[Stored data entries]
[Start of section]

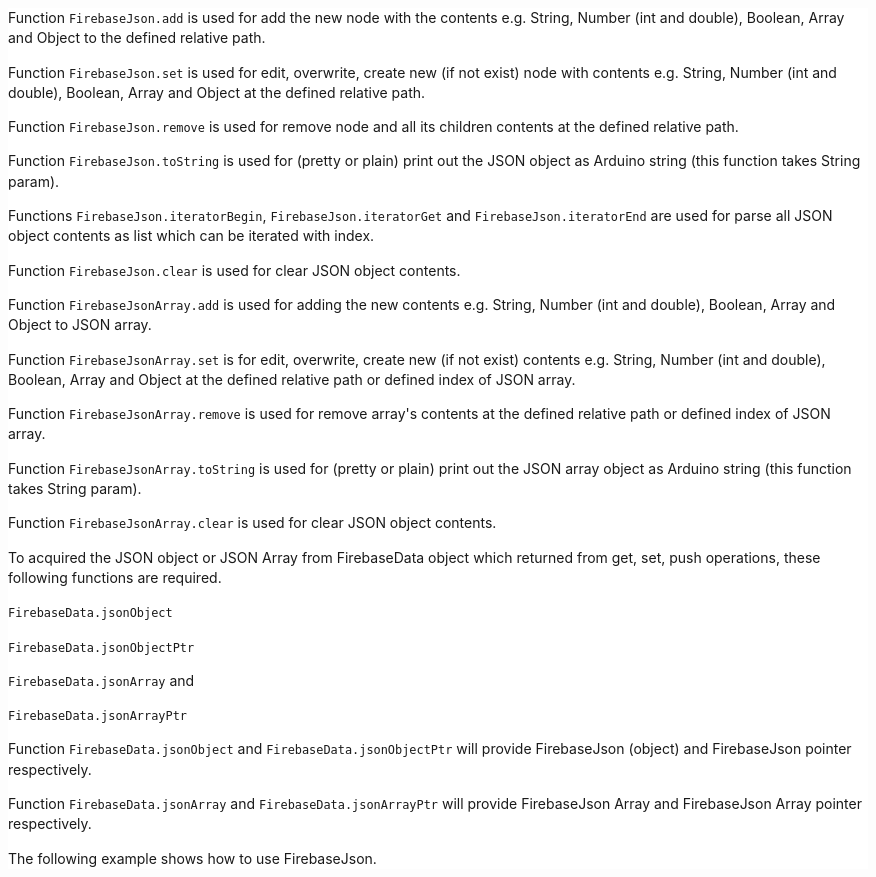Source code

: 
Function `FirebaseJson.add` is used for add the new node with the contents e.g. String, Number (int and double), Boolean, Array and Object to the defined relative path.


Function `FirebaseJson.set` is used for edit, overwrite, create new (if not exist) node with contents e.g. String, Number (int and double), Boolean, Array and Object at the defined relative path.


Function `FirebaseJson.remove` is used for remove node and all its children contents at the defined relative path. 


Function `FirebaseJson.toString` is used for (pretty or plain) print out the JSON object as Arduino string (this function takes String param).


Functions `FirebaseJson.iteratorBegin`, `FirebaseJson.iteratorGet` and `FirebaseJson.iteratorEnd` are used for parse all JSON object contents as list which can be iterated with index.


Function `FirebaseJson.clear` is used for clear JSON object contents.


Function `FirebaseJsonArray.add` is used for adding the new contents e.g. String, Number (int and double), Boolean, Array and Object to JSON array.


Function `FirebaseJsonArray.set` is for edit, overwrite, create new (if not exist) contents e.g. String, Number (int and double), Boolean, Array and Object at the defined relative path or defined index of JSON array.



Function `FirebaseJsonArray.remove` is used for remove array's contents at the defined relative path or defined index of JSON array.



Function `FirebaseJsonArray.toString` is used for (pretty or plain) print out the JSON array object as Arduino string (this function takes String param).


Function `FirebaseJsonArray.clear` is used for clear JSON object contents.


To acquired the JSON object or JSON Array from FirebaseData object which returned from get, set, push operations, these following functions are required.

`FirebaseData.jsonObject`

`FirebaseData.jsonObjectPtr`

`FirebaseData.jsonArray` and

`FirebaseData.jsonArrayPtr`

Function `FirebaseData.jsonObject` and `FirebaseData.jsonObjectPtr` will provide FirebaseJson (object) and FirebaseJson pointer respectively.

Function `FirebaseData.jsonArray` and `FirebaseData.jsonArrayPtr` will provide FirebaseJson Array and FirebaseJson Array pointer respectively.



The following example shows how to use FirebaseJson.
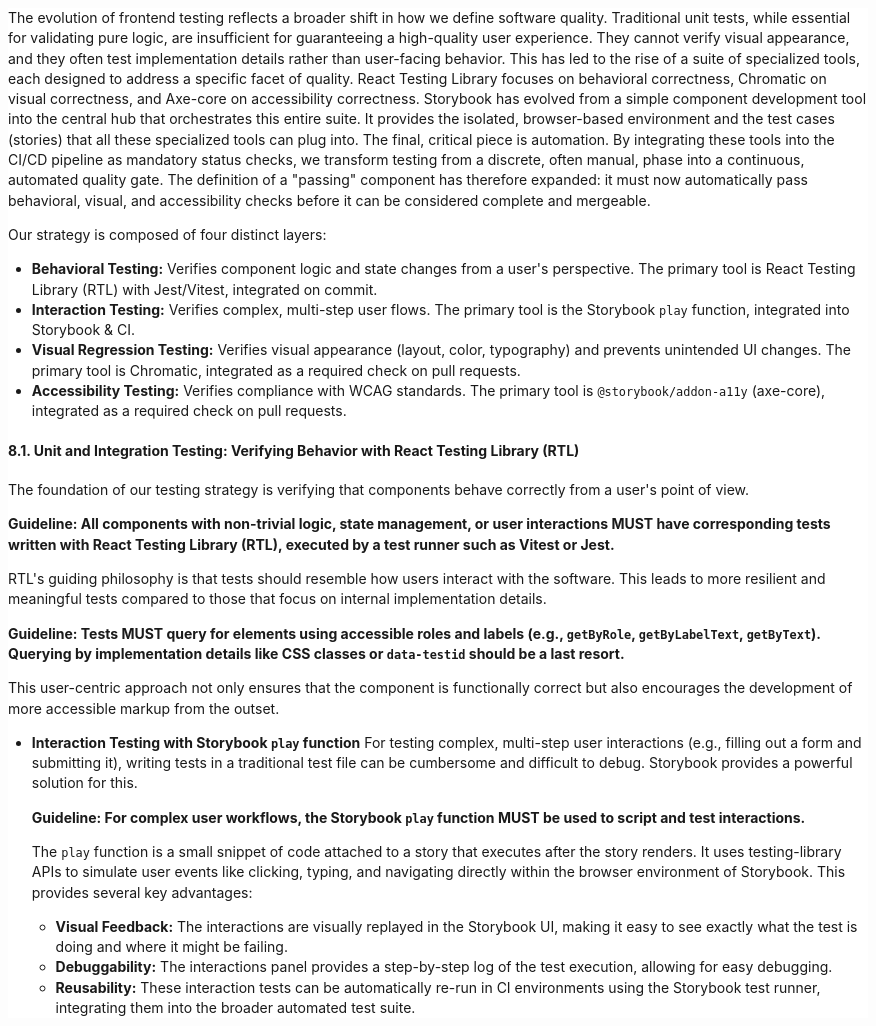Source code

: The evolution of frontend testing reflects a broader shift in how we define software quality. Traditional unit tests, while essential for validating pure logic, are insufficient for guaranteeing a high-quality user experience. They cannot verify visual appearance, and they often test implementation details rather than user-facing behavior. This has led to the rise of a suite of specialized tools, each designed to address a specific facet of quality. React Testing Library focuses on behavioral correctness, Chromatic on visual correctness, and Axe-core on accessibility correctness. Storybook has evolved from a simple component development tool into the central hub that orchestrates this entire suite. It provides the isolated, browser-based environment and the test cases (stories) that all these specialized tools can plug into. The final, critical piece is automation. By integrating these tools into the CI/CD pipeline as mandatory status checks, we transform testing from a discrete, often manual, phase into a continuous, automated quality gate. The definition of a "passing" component has therefore expanded: it must now automatically pass behavioral, visual, and accessibility checks before it can be considered complete and mergeable.

Our strategy is composed of four distinct layers:

*   **Behavioral Testing:** Verifies component logic and state changes from a user's perspective. The primary tool is React Testing Library (RTL) with Jest/Vitest, integrated on commit.
*   **Interaction Testing:** Verifies complex, multi-step user flows. The primary tool is the Storybook `play` function, integrated into Storybook & CI.
*   **Visual Regression Testing:** Verifies visual appearance (layout, color, typography) and prevents unintended UI changes. The primary tool is Chromatic, integrated as a required check on pull requests.
*   **Accessibility Testing:** Verifies compliance with WCAG standards. The primary tool is `@storybook/addon-a11y` (axe-core), integrated as a required check on pull requests.

#### 8.1. Unit and Integration Testing: Verifying Behavior with React Testing Library (RTL)

The foundation of our testing strategy is verifying that components behave correctly from a user's point of view.

**Guideline: All components with non-trivial logic, state management, or user interactions MUST have corresponding tests written with React Testing Library (RTL), executed by a test runner such as Vitest or Jest.**

RTL's guiding philosophy is that tests should resemble how users interact with the software. This leads to more resilient and meaningful tests compared to those that focus on internal implementation details.

**Guideline: Tests MUST query for elements using accessible roles and labels (e.g., `getByRole`, `getByLabelText`, `getByText`). Querying by implementation details like CSS classes or `data-testid` should be a last resort.**

This user-centric approach not only ensures that the component is functionally correct but also encourages the development of more accessible markup from the outset.

*   **Interaction Testing with Storybook `play` function**
    For testing complex, multi-step user interactions (e.g., filling out a form and submitting it), writing tests in a traditional test file can be cumbersome and difficult to debug. Storybook provides a powerful solution for this.

    **Guideline: For complex user workflows, the Storybook `play` function MUST be used to script and test interactions.**

    The `play` function is a small snippet of code attached to a story that executes after the story renders. It uses testing-library APIs to simulate user events like clicking, typing, and navigating directly within the browser environment of Storybook. This provides several key advantages:
    *   **Visual Feedback:** The interactions are visually replayed in the Storybook UI, making it easy to see exactly what the test is doing and where it might be failing.
    *   **Debuggability:** The interactions panel provides a step-by-step log of the test execution, allowing for easy debugging.
    *   **Reusability:** These interaction tests can be automatically re-run in CI environments using the Storybook test runner, integrating them into the broader automated test suite.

[End of section]

■ Problem statement:
Show every line of the data that includes the string "respectively".

■ Solution for this exercise:
Function `FirebaseData.jsonObject` and `FirebaseData.jsonObjectPtr` will provide FirebaseJson (object) and FirebaseJson pointer respectively.
Function `FirebaseData.jsonArray` and `FirebaseData.jsonArrayPtr` will provide FirebaseJson Array and FirebaseJson Array pointer respectively.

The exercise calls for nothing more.